According to PC, it takes two months for one to successfully make the climb as you do not just make the ascent to the top in one go.

“I left Zimbabwe on March 25 and went to Calcutta. I left Calcutta on March 31 and reached Kathmandu, the capital of Nepal, and the starting point for the climb on April 1. We were nine in our climbing party; one Polish, one Japanese and seven Indians,” he said.

“A climb goes like this; you first proceed to the base camp which is at about 5 300m, close to the height of Mount Kilimanjaro, that takes around nine days to reach staying at different altitudes. Once you reach base camp at 5 300m you stay there for about three to four days so that your body can acclimatise. The air at that altitude is half of what you have at the lower levels.

“From the base camp you go up to 6 000m, spend a night, then come down again back to camp. After one or two days you go up, spend a night at 6 000m, then go to 6 500m, spend a couple of nights there, then go up to 7 500m, spend a night there, then come down to base camp again,” he explained.

Everest has one popular season for climbing which are the months of April and May. During that period there is a 10-day window in the middle of May when the wind speed is lowest and one can reach the top with the least risk.

“Once the body is acclimatised up to 7 500m, we then check the weather forecast looking for five days of good weather, usually between May 10 and May 25 to make the final attempt. The main thing we look out for is the snowfall and wind speed. Snowfall you can manage but with wind speed of anything above 30km per hour will make life unmanageable above 8 000m.

“From base camp it takes about five days to go to the top and we reached the summit and planted our flags on May 19,” he said.

One of the flags that PC and his wife took to the top of Mount Everest was the Zimbabwe national flag.

“I have been living in Zimbabwe for five years now. When I decided to go up Everest this year the Indian community in Zimbabwe encouraged me to take the Zimbabwean flag along with the Indian flag, my home country.

“The other reason I took the Zimbabwe flag was that in 2014 we had two Africans from South Africa who attempted the climb and in 2015 there were two more Africans from Kenya and South Africa who also attempted the climb.

“I thought to myself that perhaps nobody from Zimbabwe has gone to Everest. This was an opportunity to take Zimbabwe to the top of the world.

“I don’t claim to be the first person from Zimbabwe to go to Everest because I do not have the records to say I am, but I take pride in the fact that I could take my flag and the Zimbabwean flag to the top,” he said.

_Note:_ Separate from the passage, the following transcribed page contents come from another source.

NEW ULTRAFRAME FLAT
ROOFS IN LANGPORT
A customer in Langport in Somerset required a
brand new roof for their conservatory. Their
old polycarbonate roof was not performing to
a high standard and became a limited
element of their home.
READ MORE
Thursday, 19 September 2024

PC returned to India on June 8 from his expedition and said that it was a physical, mental and financial challenge. A typical climb can cost between $40 000 and $50 000.

“Because you are in the mountain for a such a long period you need supplies like oxygen, food to eat and a place to stay. A lot of money is required to provide to the agency that will support you with all of this. The Government of Nepal where Everest is situated also takes a hefty fee of $11 000 per person as a climbing permit,” he said

Despite the challenges and the dangers, PC intends to make the climb again.

“I plan on going up again as long as my legs support me. There are fears in climbing Everest as it is very dangerous. This year we lost five of our co-climbers, people who were very experienced too. One of them was my close climbing partner whom I had been climbing with in the Himalayas for the last 28 years.

“If the wind is very strong that day or if you run out of oxygen and are delayed then you are gone. I actually almost lost my wife because she was delayed when coming down from the top and she ran out of oxygen.

“Before the oxygen could reach her she suffered severe frostbite on her fingers. About three or four of her finger tips couldn’t survive and she lost them. Due to frostbite, I almost lost six of my toes. They survived and only the nails and some upper skin came off,” he said.

Over 280 people have lost their lives trying to reach the top of the world. One of the earliest adventurers to try to scale Mount Everest, Englishman George Mallory, died during his attempt in 1924. His body was recovered frozen in the ice in 1999 at 8 157m and identified by the name tags on his clothing.